━━ Provided text ━━
Women’s Equality: Blame Won’t Get Us There

Today is Women’s Equality Day. I’m glad that this day exists. It commemorates the game-changing moment, 95 years ago today, when women gained the constitutional right to vote in the US.  It’s important to celebrate that and to remember that there are still many women in the world without a political voice.

But I’m also sad that there’s a Women’s Equality Day, because it confirms that true gender equality still eludes us. Whether it’s a moral issue or a business issue for you, equality matters. And it’s painful to confront the distance we have yet to travel.

As we connect with our disappointment, it’s tempting to assign blame for why things are the way they are. But in my experience, blame doesn’t get us anywhere we really want. Why? Because it slams shut the possibility for change. While blamers are finding fault, blamees are attacking back or running for cover. Meanwhile, nobody’s learning. And if nobody’s learning, nothing’s changing. As one male client, who cares very much about women’s equality, said to me:

I live in fear of saying the wrong thing and being labeled an insensitive jerk. So I disengage; I stay quiet instead of speaking up; I play it safe and keep my distance.

Even this man, a staunch believer in women’s equality, shuts down for fear of incurring the blame blowback of ‘getting it wrong.’ That means that he doesn’t engage, doesn’t grow and doesn’t work for change.

How do we confront bias against women (and other so-called minority groups) in such a way that opens up mutual understanding, accountability and action? I think we start by changing how we relate to bias itself: not so much as someone’s fault, but rather as a shared phenomenon in which we’re all participating. It’s not that there isn’t fault to find; it’s just that fault-finding doesn’t seem to get us anywhere.

Bias is the result of a convergence of both personal and systemic influences:

  1. individual beliefs and values
  2. individual behavior
  3. culture: collective values, mindsets and patterns of behavior
  4. structures: the policies, laws, physical and organizational structures, media, etc. that we build to carry out what the culture values

These influences interact dynamically, continually affecting and being affected by each other.  After years of history and habit, these influences weave tightly together to form very solid social patterns. Some of us benefit from those social patterns and strive, consciously or unconsciously, to keep them intact. Others of us aren’t well served by the patterns and we rail against them. And as we’re protecting or railing, it’s natural to fault each other for being oppressors or malcontents.
━━━
━━ Dataset ━━
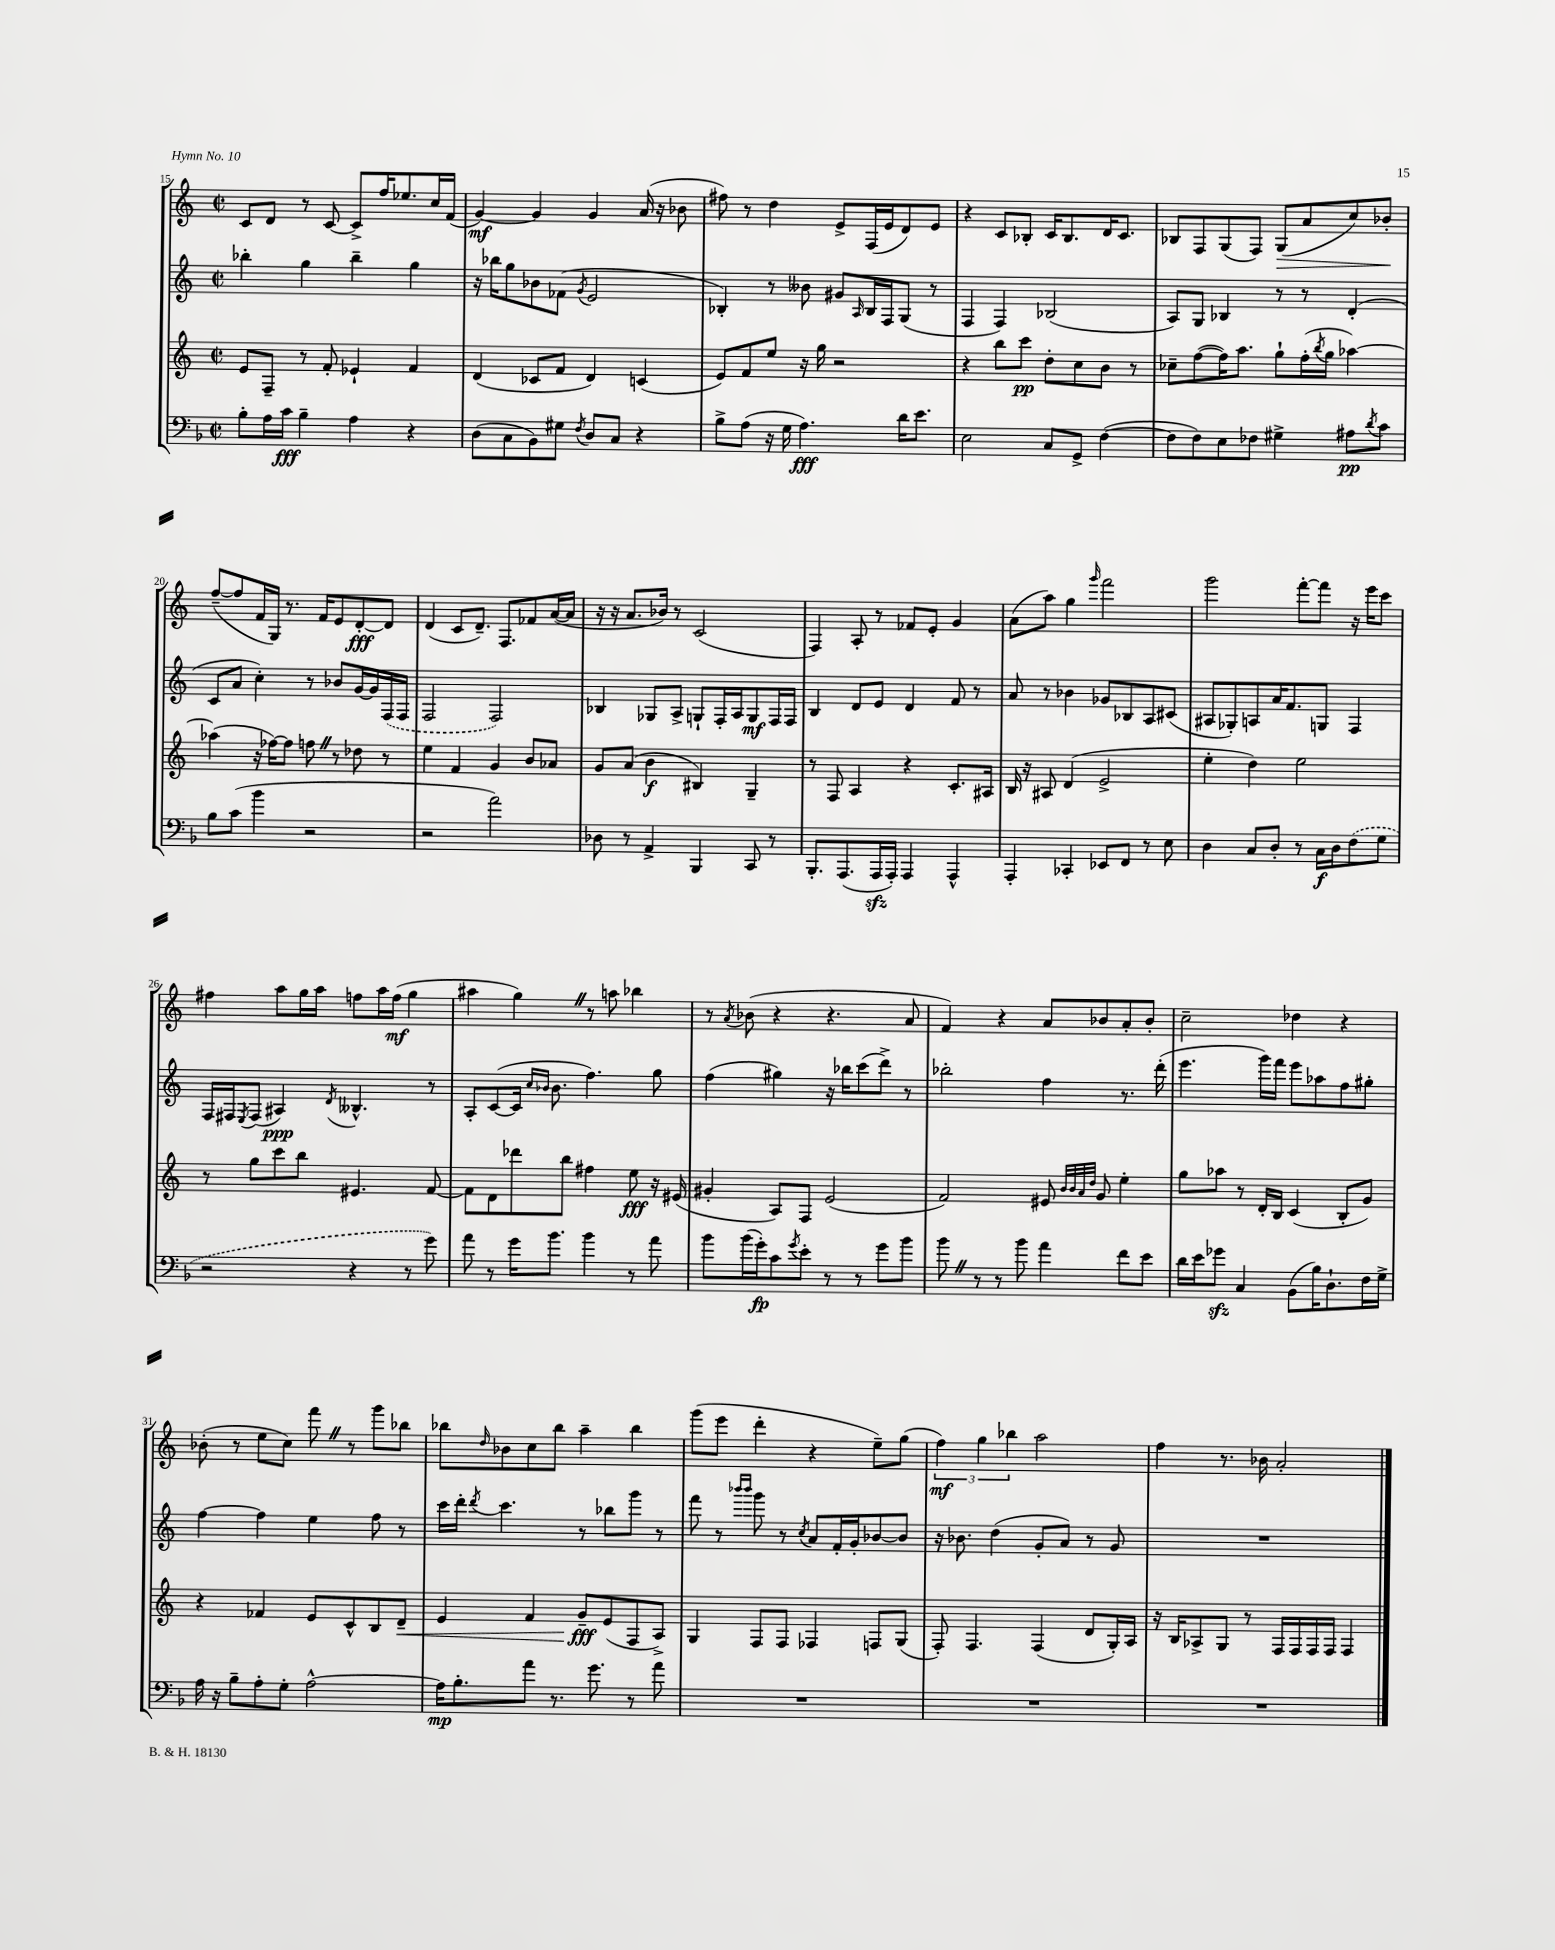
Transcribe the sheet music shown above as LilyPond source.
━━━
━━ Dataset ━━
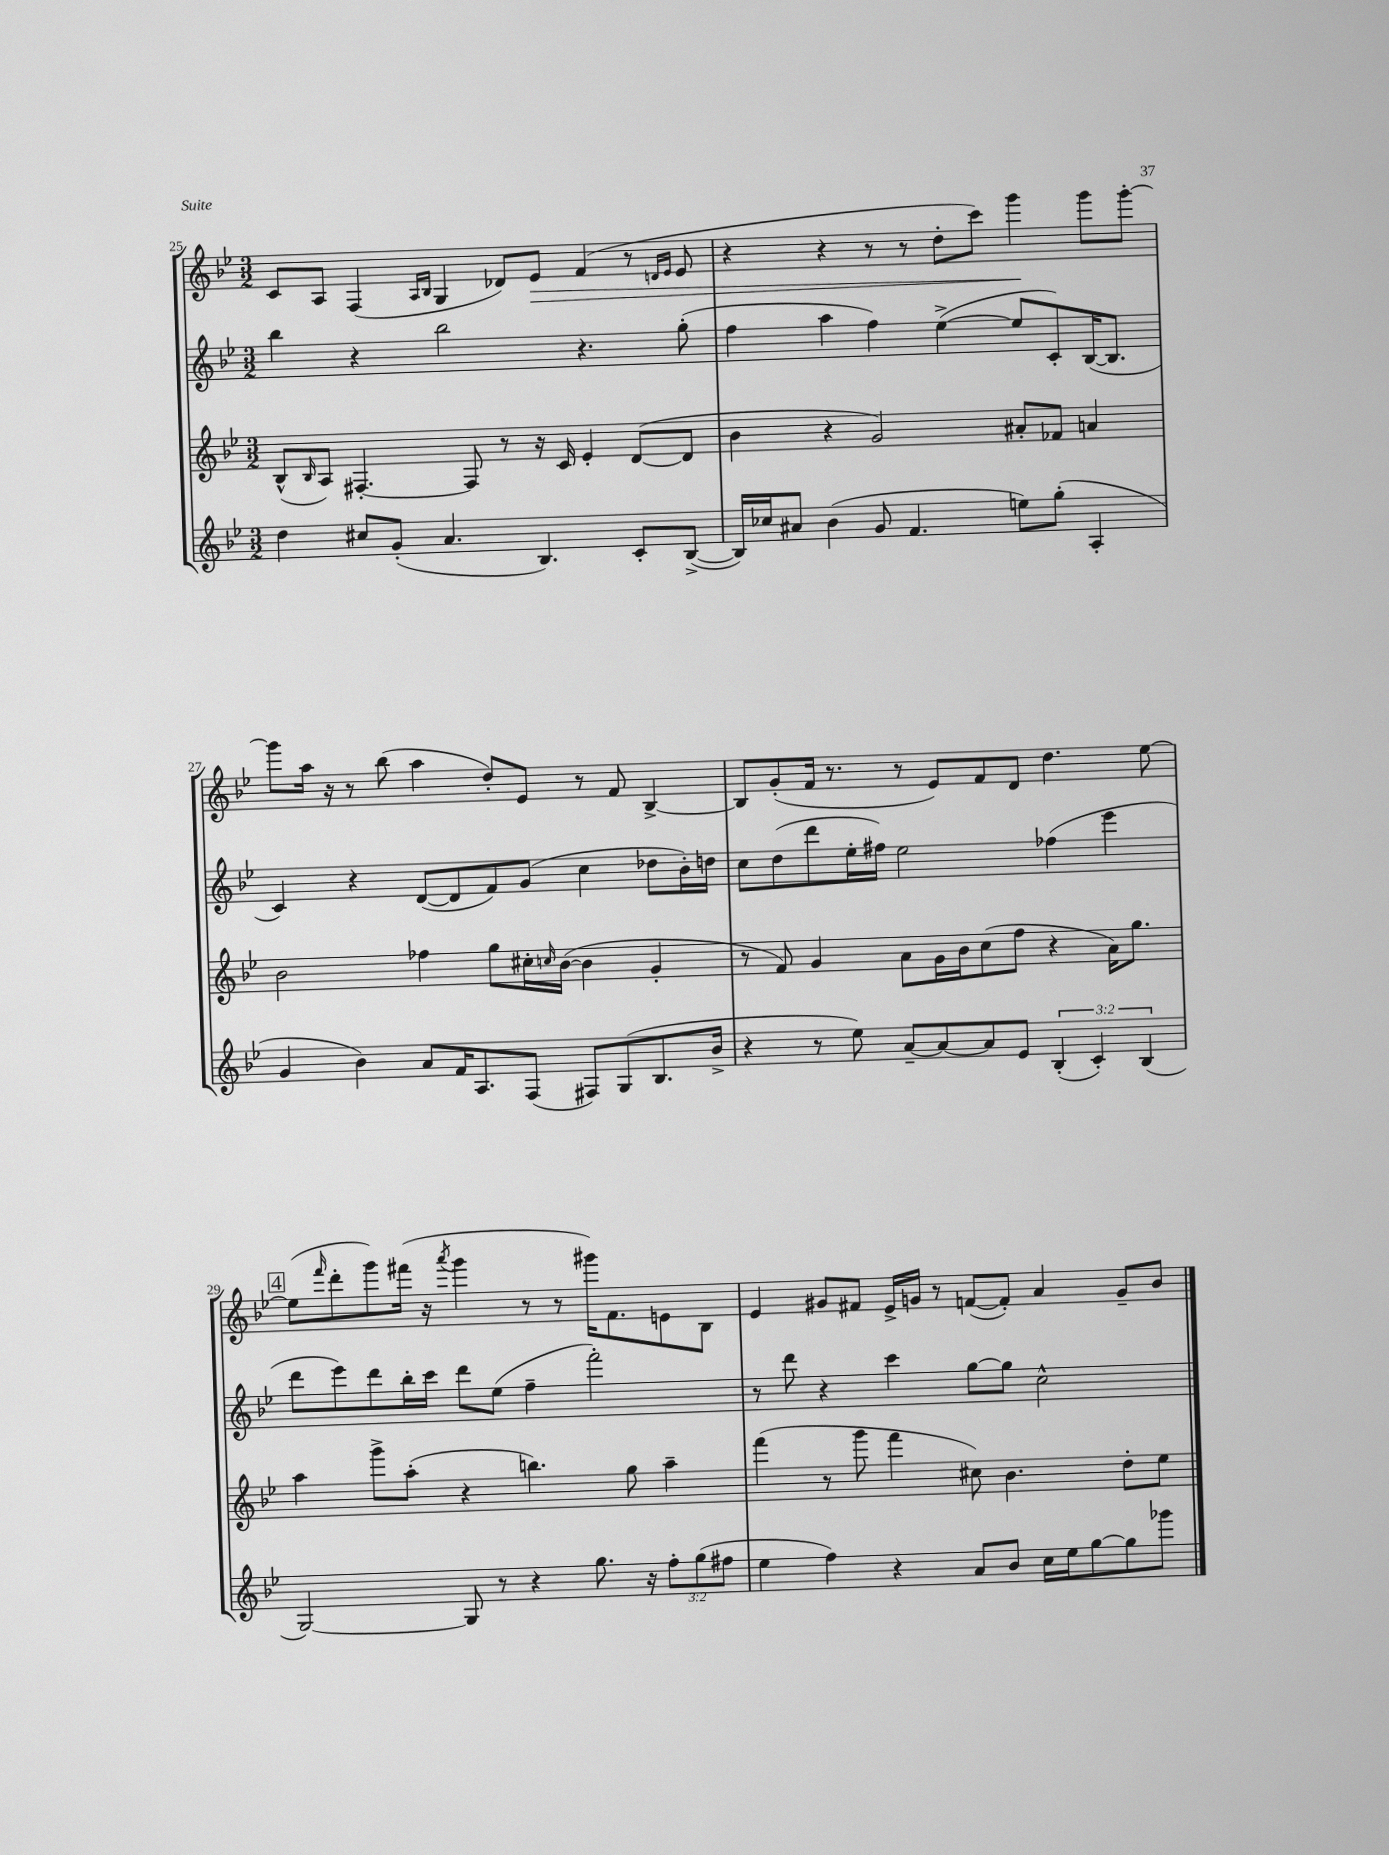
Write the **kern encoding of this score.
━━━
_Given exercise_
Please answer from the piece on women's equality: how many years before Women's Equality Day did women in the US gain the constitutional right to vote?

_Task answer_
95 years